= Beginning of Section =

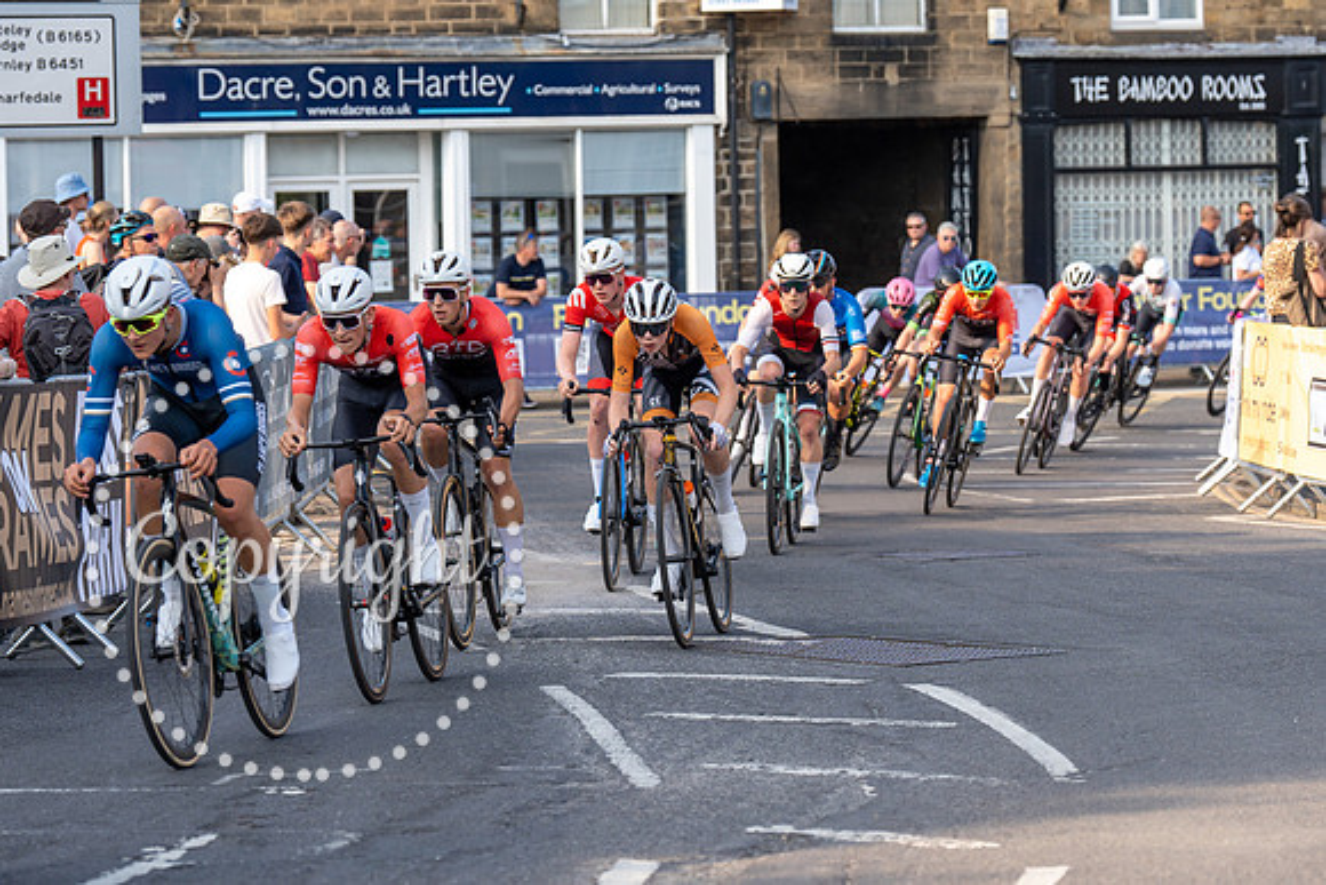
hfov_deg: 15.2
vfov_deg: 10.2
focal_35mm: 135
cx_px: 795
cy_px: 334
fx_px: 4967
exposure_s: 1/1000
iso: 160
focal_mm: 108
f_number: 4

= End of Section =

What you should do. Everything in the records must be transcribed exactly, except the pictures, which are left out.

Answer to this problem.
hfov_deg: 15.2
vfov_deg: 10.2
focal_35mm: 135
cx_px: 795
cy_px: 334
fx_px: 4967
exposure_s: 1/1000
iso: 160
focal_mm: 108
f_number: 4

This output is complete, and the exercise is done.